Stored data entries

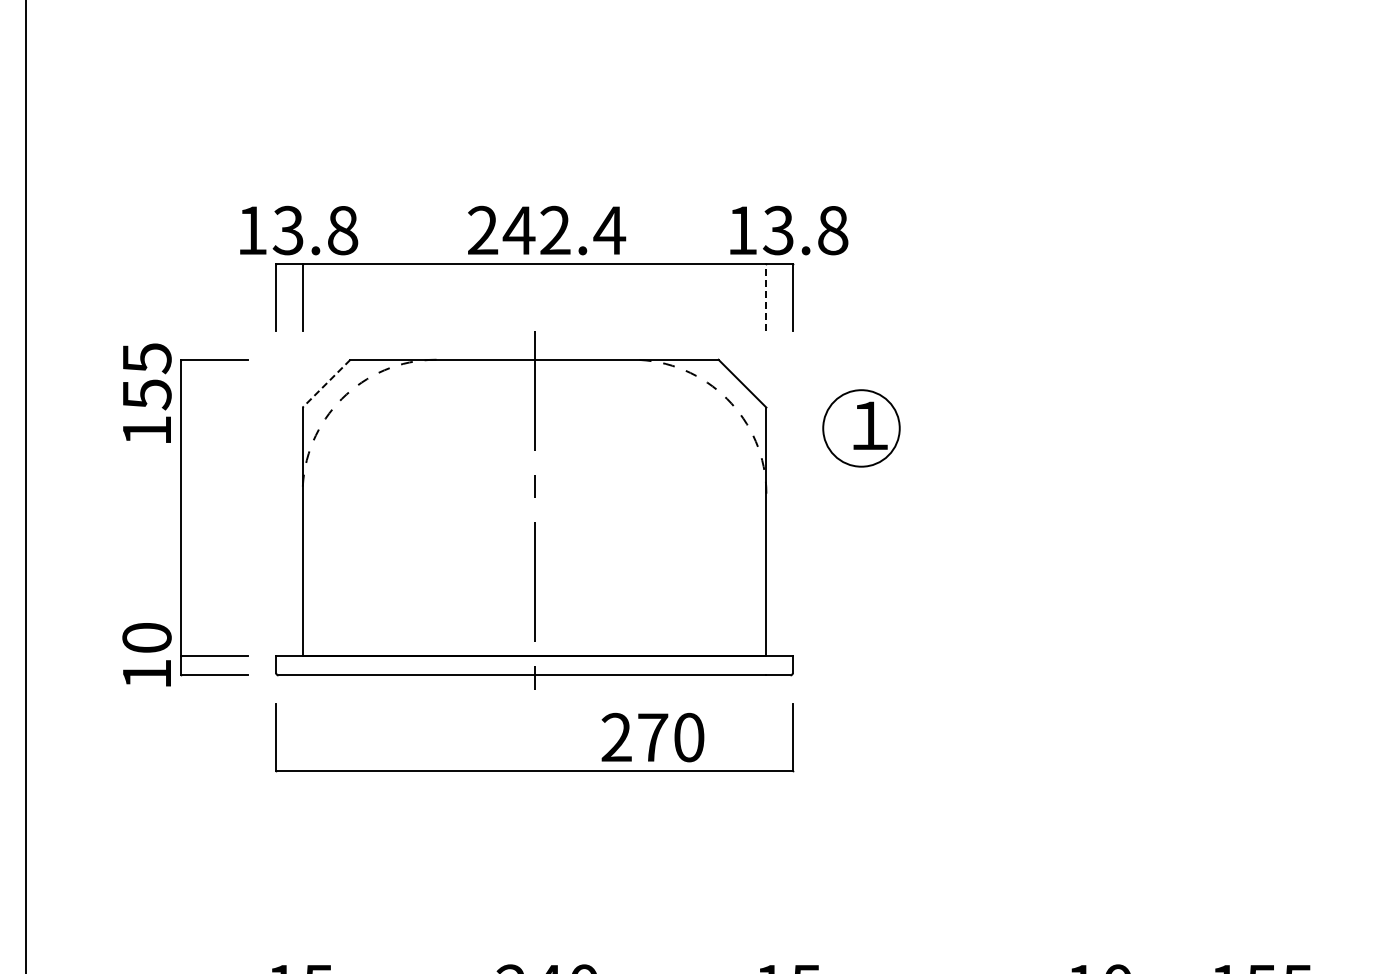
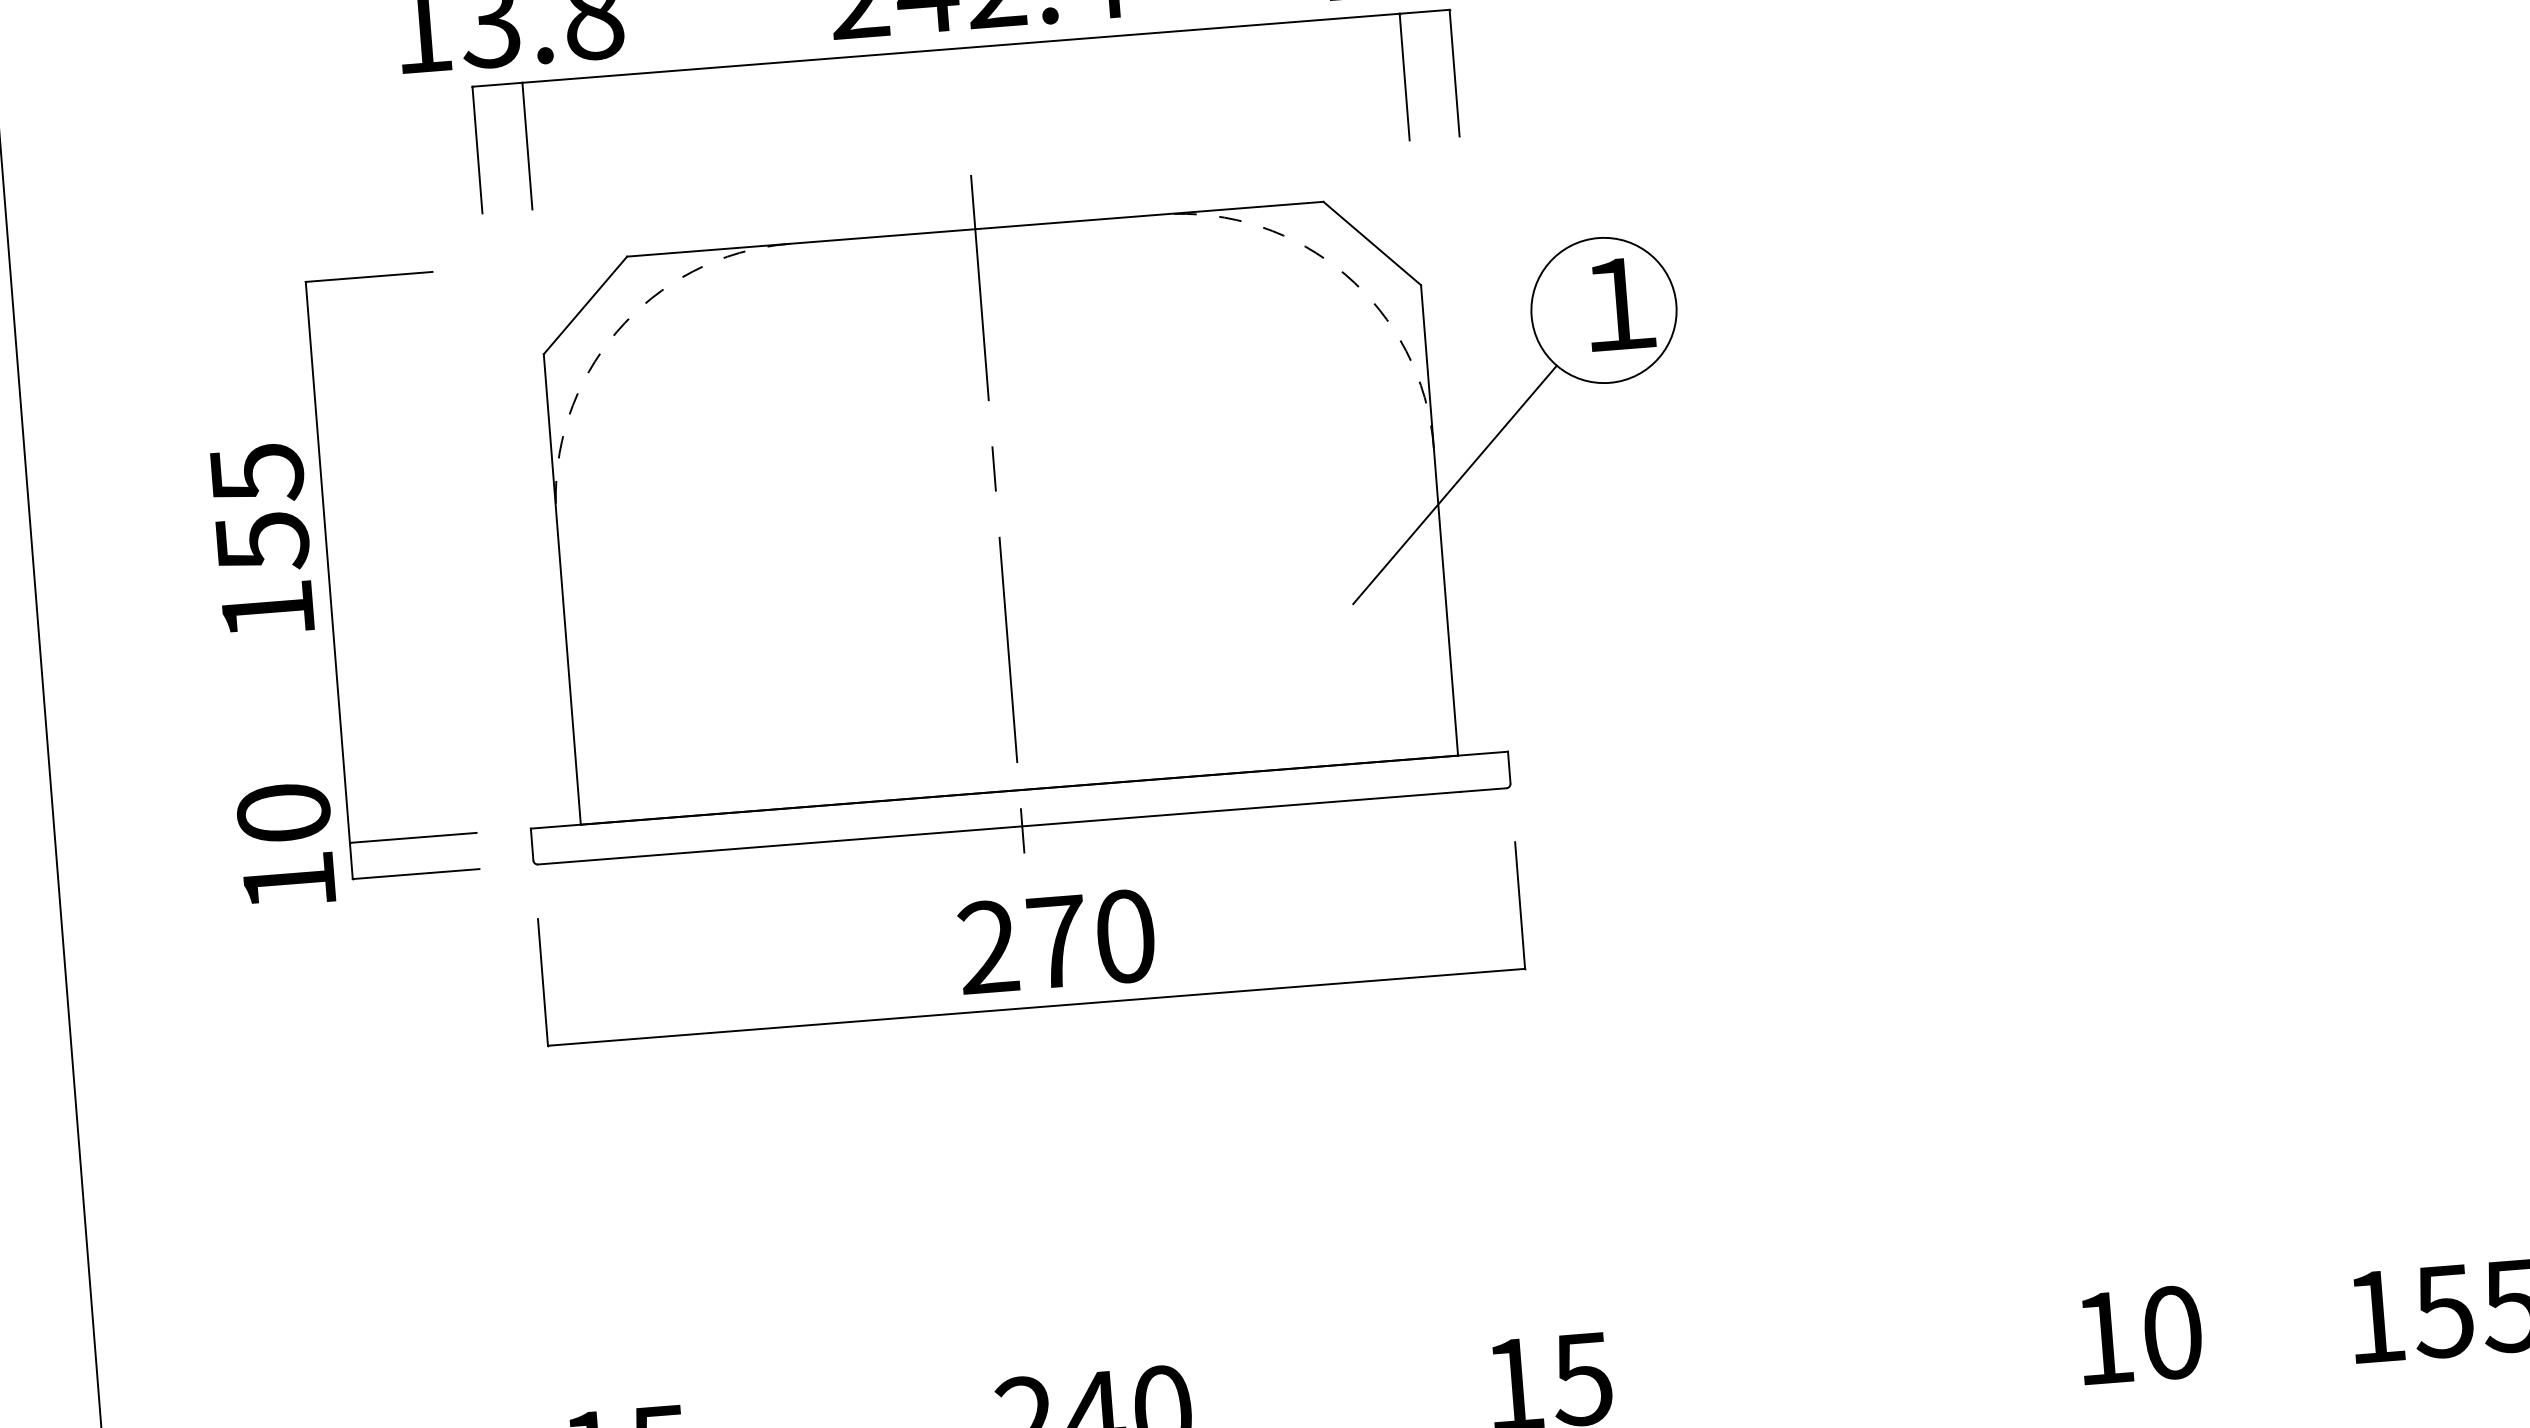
line: (766, 297) -> (1404, 76), dashed -> solid
line: (326, 383) -> (585, 305), dashed -> solid
text: (147, 392) -> (262, 537), moved
line: (775, 513) -> (1454, 484), added
text: (652, 737) -> (1056, 941), moved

### Request
Leave every image out and retype the entries above word for word.

### Written response
line: (766, 297) -> (1404, 76), dashed -> solid
line: (326, 383) -> (585, 305), dashed -> solid
text: (147, 392) -> (262, 537), moved
line: (775, 513) -> (1454, 484), added
text: (652, 737) -> (1056, 941), moved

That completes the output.